In the event, the empire didn't last much longer and by the time the UK was ready to find a new supra-national grouping to join. The European Economic Community — as the EU was called back then — had been set up, driven by France and Germany. French president Charles De Gaulle vetoed Britain's initial attempt to join and it wasn't until 1975 that UK voters approved joining by a margin of two to one.

Fast forward to today and everything is reversing. In 1975, the Conservative Party was the most pro-European. The trade union-dominated Labour Party thought the EU was a capitalist's club.

Today, only a quarter of Conservative voters want to stay in the EU because they regard it as the last bastion of socialism. Not that Labour voters are much more enthused. Only 40 percent say they’d vote to stay in the union.

The Conservative's coalition partners, the Liberal Democrats, are the most pro-European. Their public opinion ratings are consistently below those of the UK Independence Party, an anti-EU group that has a similar approach to politics as the American Tea Party. It’s a wrecker of the established order.

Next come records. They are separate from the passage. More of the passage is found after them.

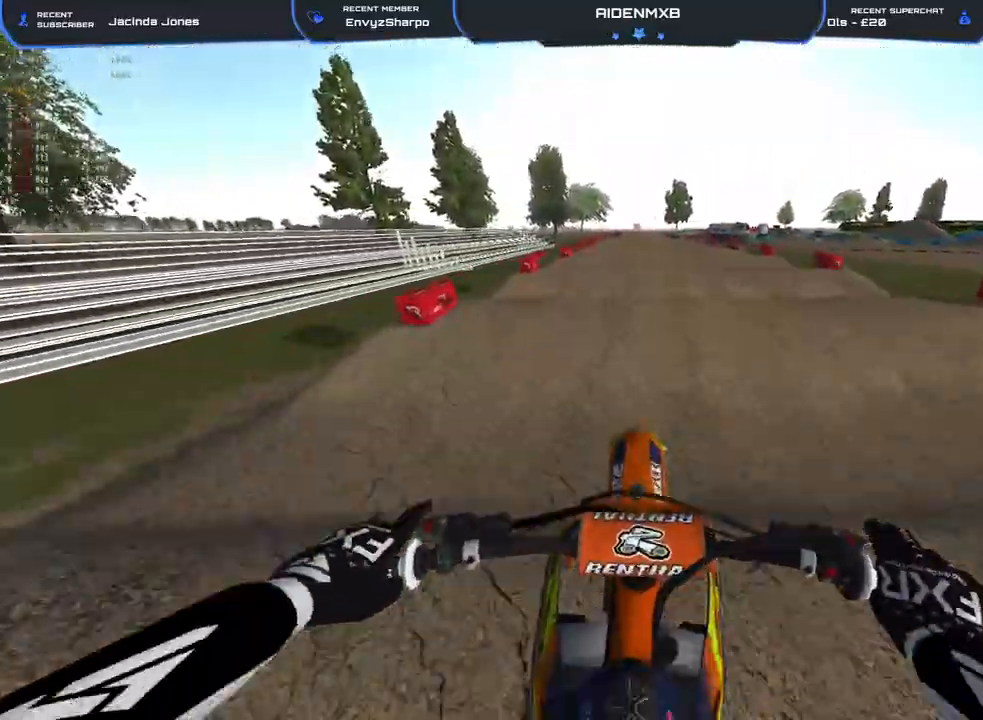
{"dt_ms": 500, "buttons": ["R2"], "left_stick": "center", "right_stick": "down", "events": []}
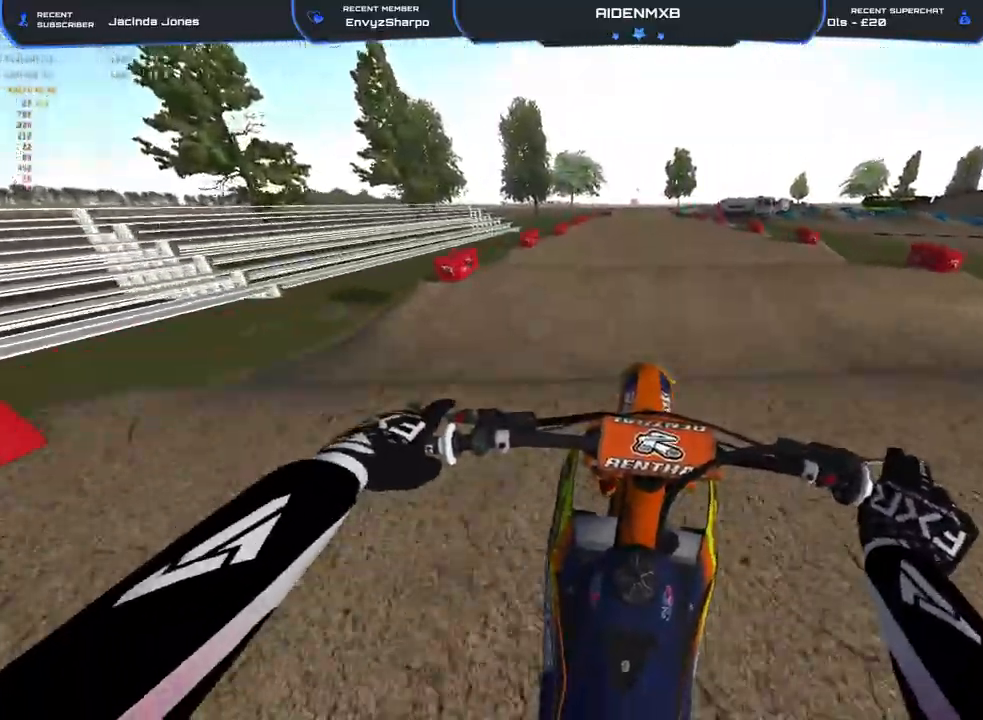
{"dt_ms": 500, "buttons": ["R2"], "left_stick": "center", "right_stick": "down", "events": []}
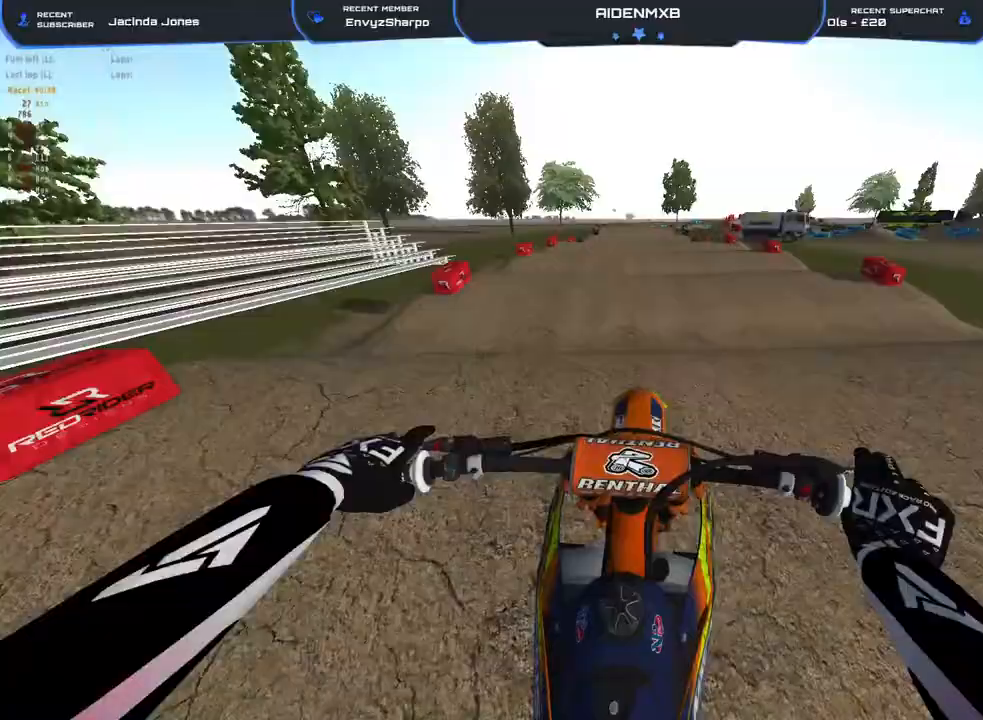
{"dt_ms": 500, "buttons": ["R2"], "left_stick": "center", "right_stick": "down", "events": []}
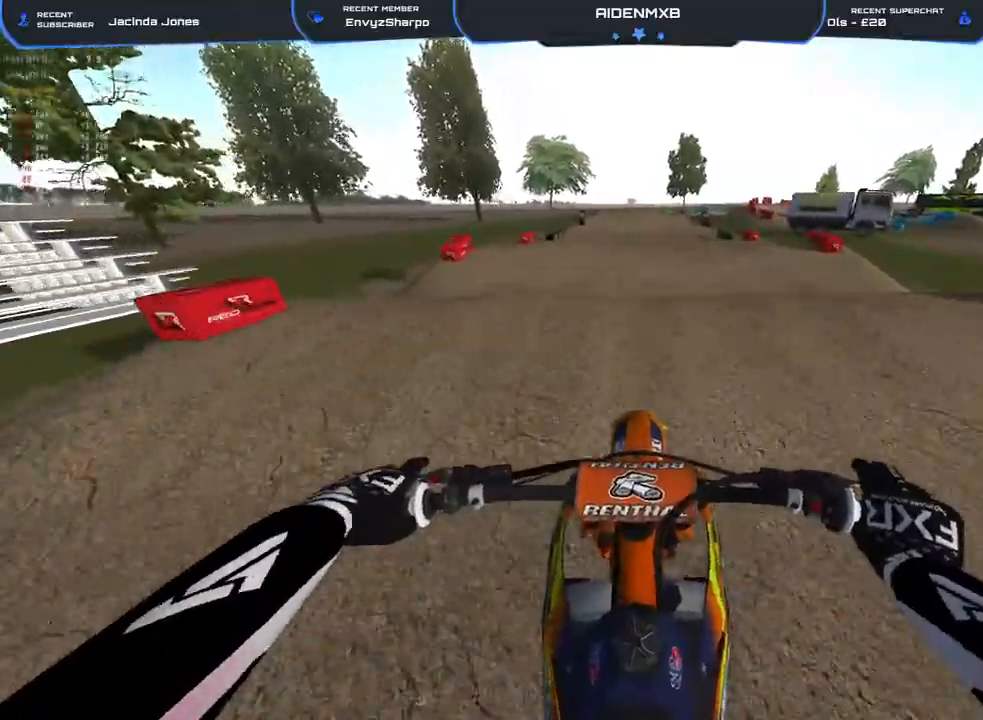
{"dt_ms": 500, "buttons": ["R2"], "left_stick": "center", "right_stick": "down", "events": []}
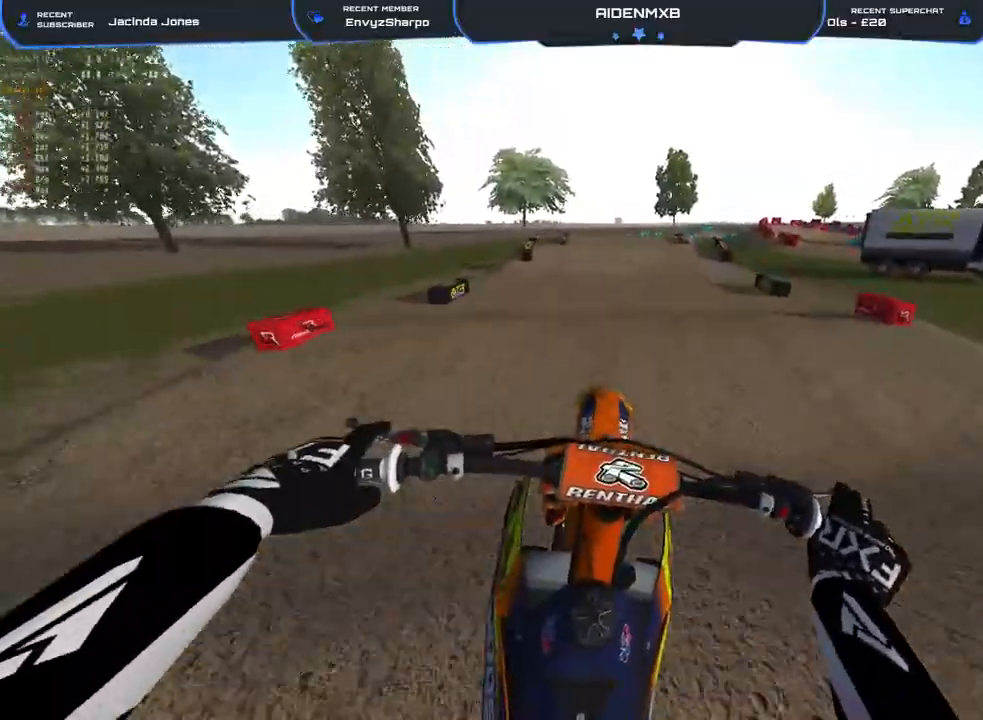
{"dt_ms": 500, "buttons": ["R2"], "left_stick": "right", "right_stick": "down", "events": [[117, "right_stick", "center"], [267, "right_stick", "down"], [300, "left_stick", "right"]]}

The reversal of fortunes was encouraged by a decades-long campaign against the EU by Britain's right-wing media. That segment of the press is kind of like Fox News for people who can read, and it’s been relentless in railing against the European Commission, the EU's administrative arm.

"Big business and the City need to accept that the UK and EU are heading for a divorce — and learn to make the most of it," wrote Allister Heath, editor of a financial newspaper called City AM, in the Daily Telegraph this week.

The commission has made itself an easy target by paying lavish salaries to its senior figures and bureaucratizing common areas of EU policy to the point of absurdity. It’s remembered in Britain chiefly for its rules on how much bananas and cucumbers are allowed to bend. Really. That’s a story from 10 years ago, but that’s what people think of when they think of the commission.

As with Fox News and American politics, the truth about the EU is somewhere beyond the propaganda machine. Poland's Foreign Minister Radoslaw Sikorski tried to bring the argument back to reality in an article in The Guardian this week.

"Britain has influenced the shape of the EU probably more than any other country," he wrote. "The single market was a British idea. English is the most-used language in EU institutions."

"Most importantly,” he added, “the British have brought to the EU a pragmatic approach and policy-making realism."

Flattery will get you everywhere — except in this debate. So Sikorski pointed out some basic economic truths. The UK’s contribution to the EU budget is around $240 per citizen a year. However, the government estimates that each British household receives between $2,400 and $5,500 in economic benefits from EU membership each year.

Sikorski's words carry a bit more weight than others. He was a refugee from communism who represents a conservative government. More than that, Sikorski attended Oxford University around the same time as Cameron and London Mayor Boris Johnson, and, like them, was a member of the notorious Bullingdon Club, the rich students’ dining and restaurant-trashing society.

He’s also married to the transatlantic neo-conservative historian and columnist Anne Applebaum.

In other words, he’s no socialist.

But the mood here in Britain won't be changed by one well-reasoned article by someone of impeccable conservative credentials. It’s almost impossible to undo the weight of propaganda. With the euro zone in perpetual crisis, blamed for Britain's poor economic performance, attitudes against it will probably harden.

More from GlobalPost: Inquiry finds 45 English children a day at risk of rape

Cameron is being outflanked on the right as the demands for a referendum grow louder. To preserve his position, he may have to sign a pledge granting Britons an in-or-out vote on EU membership.

That’s simply not a vote he could win — if he wanted to.

It's a remarkable irony that analysts have been discussing a “Grexit” for more than a year: Greece leaving the euro zone and, quite possibly, the EU. But Greece struggles on in the euro. Now Britain, which never joined the currency zone, is recognized as the country most likely to leave.

Brixit. It’s a word you’ll hear more and more between now and the next British election scheduled for 2015.